EXERCISE DIRECTIONS => Transcribe each of the items below line for line, keeping every character unchanged.

(Stored data)

━━━━━━━━

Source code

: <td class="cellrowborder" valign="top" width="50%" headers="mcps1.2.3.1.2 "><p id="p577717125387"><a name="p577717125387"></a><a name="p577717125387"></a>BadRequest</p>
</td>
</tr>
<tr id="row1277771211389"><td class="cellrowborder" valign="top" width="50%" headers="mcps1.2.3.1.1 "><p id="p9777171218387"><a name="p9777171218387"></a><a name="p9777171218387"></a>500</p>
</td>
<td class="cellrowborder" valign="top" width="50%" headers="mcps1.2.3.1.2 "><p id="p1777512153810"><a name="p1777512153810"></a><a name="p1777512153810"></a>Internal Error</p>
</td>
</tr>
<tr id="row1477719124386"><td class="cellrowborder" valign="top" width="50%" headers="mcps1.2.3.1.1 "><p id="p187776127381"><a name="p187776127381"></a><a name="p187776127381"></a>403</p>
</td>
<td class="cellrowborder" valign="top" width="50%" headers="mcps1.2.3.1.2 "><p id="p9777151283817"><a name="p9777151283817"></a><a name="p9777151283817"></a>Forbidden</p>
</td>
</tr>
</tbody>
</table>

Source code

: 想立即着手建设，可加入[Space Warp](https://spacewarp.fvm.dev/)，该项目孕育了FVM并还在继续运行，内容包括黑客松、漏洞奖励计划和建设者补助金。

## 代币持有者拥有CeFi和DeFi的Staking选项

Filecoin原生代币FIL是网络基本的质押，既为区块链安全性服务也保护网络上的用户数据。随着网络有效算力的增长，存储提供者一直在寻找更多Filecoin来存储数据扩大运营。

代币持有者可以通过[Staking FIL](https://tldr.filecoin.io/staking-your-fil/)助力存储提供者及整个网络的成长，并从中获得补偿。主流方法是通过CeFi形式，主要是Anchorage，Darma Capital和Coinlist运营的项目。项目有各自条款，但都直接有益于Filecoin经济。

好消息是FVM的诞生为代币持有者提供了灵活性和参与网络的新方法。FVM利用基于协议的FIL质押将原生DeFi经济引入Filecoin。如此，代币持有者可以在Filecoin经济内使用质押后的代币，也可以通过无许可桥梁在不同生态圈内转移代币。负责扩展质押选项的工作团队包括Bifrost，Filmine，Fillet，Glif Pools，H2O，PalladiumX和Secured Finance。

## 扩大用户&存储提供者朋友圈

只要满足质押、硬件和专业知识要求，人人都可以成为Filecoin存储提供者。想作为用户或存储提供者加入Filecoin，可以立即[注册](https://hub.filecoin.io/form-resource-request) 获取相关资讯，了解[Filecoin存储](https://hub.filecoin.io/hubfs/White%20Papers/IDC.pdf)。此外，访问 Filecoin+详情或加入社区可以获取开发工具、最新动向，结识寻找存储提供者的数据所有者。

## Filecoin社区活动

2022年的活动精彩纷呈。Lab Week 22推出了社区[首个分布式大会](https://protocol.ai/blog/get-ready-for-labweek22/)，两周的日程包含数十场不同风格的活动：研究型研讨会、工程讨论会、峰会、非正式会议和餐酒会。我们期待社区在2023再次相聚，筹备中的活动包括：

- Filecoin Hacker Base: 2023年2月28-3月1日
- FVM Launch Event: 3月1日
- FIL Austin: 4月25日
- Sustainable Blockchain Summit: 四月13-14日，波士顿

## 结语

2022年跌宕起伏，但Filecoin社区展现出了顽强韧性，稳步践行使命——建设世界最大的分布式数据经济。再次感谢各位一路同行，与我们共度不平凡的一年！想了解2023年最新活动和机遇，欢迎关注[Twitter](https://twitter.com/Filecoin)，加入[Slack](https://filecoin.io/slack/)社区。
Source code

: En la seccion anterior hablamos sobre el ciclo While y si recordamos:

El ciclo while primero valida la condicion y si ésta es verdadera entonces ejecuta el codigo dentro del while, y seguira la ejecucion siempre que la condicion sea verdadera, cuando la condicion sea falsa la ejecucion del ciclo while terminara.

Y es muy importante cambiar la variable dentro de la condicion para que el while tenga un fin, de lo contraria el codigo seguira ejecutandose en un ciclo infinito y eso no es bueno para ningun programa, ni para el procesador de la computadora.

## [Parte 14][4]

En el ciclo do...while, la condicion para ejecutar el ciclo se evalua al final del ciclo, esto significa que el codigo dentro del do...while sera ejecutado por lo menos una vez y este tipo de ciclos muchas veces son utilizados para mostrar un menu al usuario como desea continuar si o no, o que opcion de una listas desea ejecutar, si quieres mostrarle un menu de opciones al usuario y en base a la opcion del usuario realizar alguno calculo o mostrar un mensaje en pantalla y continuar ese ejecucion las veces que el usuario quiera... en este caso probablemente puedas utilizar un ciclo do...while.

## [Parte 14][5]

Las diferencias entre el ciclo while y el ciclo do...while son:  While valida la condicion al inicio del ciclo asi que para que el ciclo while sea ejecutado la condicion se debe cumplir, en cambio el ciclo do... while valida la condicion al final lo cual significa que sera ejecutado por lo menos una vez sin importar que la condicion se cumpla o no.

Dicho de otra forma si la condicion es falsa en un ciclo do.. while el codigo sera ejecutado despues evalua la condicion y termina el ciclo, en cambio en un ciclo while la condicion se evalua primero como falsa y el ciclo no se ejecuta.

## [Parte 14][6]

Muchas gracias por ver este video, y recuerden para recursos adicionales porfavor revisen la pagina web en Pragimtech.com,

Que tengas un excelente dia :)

━━━━━━━━

ANSWER =>
Source code

: <td class="cellrowborder" valign="top" width="50%" headers="mcps1.2.3.1.2 "><p id="p577717125387"><a name="p577717125387"></a><a name="p577717125387"></a>BadRequest</p>
</td>
</tr>
<tr id="row1277771211389"><td class="cellrowborder" valign="top" width="50%" headers="mcps1.2.3.1.1 "><p id="p9777171218387"><a name="p9777171218387"></a><a name="p9777171218387"></a>500</p>
</td>
<td class="cellrowborder" valign="top" width="50%" headers="mcps1.2.3.1.2 "><p id="p1777512153810"><a name="p1777512153810"></a><a name="p1777512153810"></a>Internal Error</p>
</td>
</tr>
<tr id="row1477719124386"><td class="cellrowborder" valign="top" width="50%" headers="mcps1.2.3.1.1 "><p id="p187776127381"><a name="p187776127381"></a><a name="p187776127381"></a>403</p>
</td>
<td class="cellrowborder" valign="top" width="50%" headers="mcps1.2.3.1.2 "><p id="p9777151283817"><a name="p9777151283817"></a><a name="p9777151283817"></a>Forbidden</p>
</td>
</tr>
</tbody>
</table>

Source code

: 想立即着手建设，可加入[Space Warp](https://spacewarp.fvm.dev/)，该项目孕育了FVM并还在继续运行，内容包括黑客松、漏洞奖励计划和建设者补助金。

## 代币持有者拥有CeFi和DeFi的Staking选项

Filecoin原生代币FIL是网络基本的质押，既为区块链安全性服务也保护网络上的用户数据。随着网络有效算力的增长，存储提供者一直在寻找更多Filecoin来存储数据扩大运营。

代币持有者可以通过[Staking FIL](https://tldr.filecoin.io/staking-your-fil/)助力存储提供者及整个网络的成长，并从中获得补偿。主流方法是通过CeFi形式，主要是Anchorage，Darma Capital和Coinlist运营的项目。项目有各自条款，但都直接有益于Filecoin经济。

好消息是FVM的诞生为代币持有者提供了灵活性和参与网络的新方法。FVM利用基于协议的FIL质押将原生DeFi经济引入Filecoin。如此，代币持有者可以在Filecoin经济内使用质押后的代币，也可以通过无许可桥梁在不同生态圈内转移代币。负责扩展质押选项的工作团队包括Bifrost，Filmine，Fillet，Glif Pools，H2O，PalladiumX和Secured Finance。

## 扩大用户&存储提供者朋友圈

只要满足质押、硬件和专业知识要求，人人都可以成为Filecoin存储提供者。想作为用户或存储提供者加入Filecoin，可以立即[注册](https://hub.filecoin.io/form-resource-request) 获取相关资讯，了解[Filecoin存储](https://hub.filecoin.io/hubfs/White%20Papers/IDC.pdf)。此外，访问 Filecoin+详情或加入社区可以获取开发工具、最新动向，结识寻找存储提供者的数据所有者。

## Filecoin社区活动

2022年的活动精彩纷呈。Lab Week 22推出了社区[首个分布式大会](https://protocol.ai/blog/get-ready-for-labweek22/)，两周的日程包含数十场不同风格的活动：研究型研讨会、工程讨论会、峰会、非正式会议和餐酒会。我们期待社区在2023再次相聚，筹备中的活动包括：

- Filecoin Hacker Base: 2023年2月28-3月1日
- FVM Launch Event: 3月1日
- FIL Austin: 4月25日
- Sustainable Blockchain Summit: 四月13-14日，波士顿

## 结语

2022年跌宕起伏，但Filecoin社区展现出了顽强韧性，稳步践行使命——建设世界最大的分布式数据经济。再次感谢各位一路同行，与我们共度不平凡的一年！想了解2023年最新活动和机遇，欢迎关注[Twitter](https://twitter.com/Filecoin)，加入[Slack](https://filecoin.io/slack/)社区。
Source code

: En la seccion anterior hablamos sobre el ciclo While y si recordamos:

El ciclo while primero valida la condicion y si ésta es verdadera entonces ejecuta el codigo dentro del while, y seguira la ejecucion siempre que la condicion sea verdadera, cuando la condicion sea falsa la ejecucion del ciclo while terminara.

Y es muy importante cambiar la variable dentro de la condicion para que el while tenga un fin, de lo contraria el codigo seguira ejecutandose en un ciclo infinito y eso no es bueno para ningun programa, ni para el procesador de la computadora.

## [Parte 14][4]

En el ciclo do...while, la condicion para ejecutar el ciclo se evalua al final del ciclo, esto significa que el codigo dentro del do...while sera ejecutado por lo menos una vez y este tipo de ciclos muchas veces son utilizados para mostrar un menu al usuario como desea continuar si o no, o que opcion de una listas desea ejecutar, si quieres mostrarle un menu de opciones al usuario y en base a la opcion del usuario realizar alguno calculo o mostrar un mensaje en pantalla y continuar ese ejecucion las veces que el usuario quiera... en este caso probablemente puedas utilizar un ciclo do...while.

## [Parte 14][5]

Las diferencias entre el ciclo while y el ciclo do...while son:  While valida la condicion al inicio del ciclo asi que para que el ciclo while sea ejecutado la condicion se debe cumplir, en cambio el ciclo do... while valida la condicion al final lo cual significa que sera ejecutado por lo menos una vez sin importar que la condicion se cumpla o no.

Dicho de otra forma si la condicion es falsa en un ciclo do.. while el codigo sera ejecutado despues evalua la condicion y termina el ciclo, en cambio en un ciclo while la condicion se evalua primero como falsa y el ciclo no se ejecuta.

## [Parte 14][6]

Muchas gracias por ver este video, y recuerden para recursos adicionales porfavor revisen la pagina web en Pragimtech.com,

Que tengas un excelente dia :)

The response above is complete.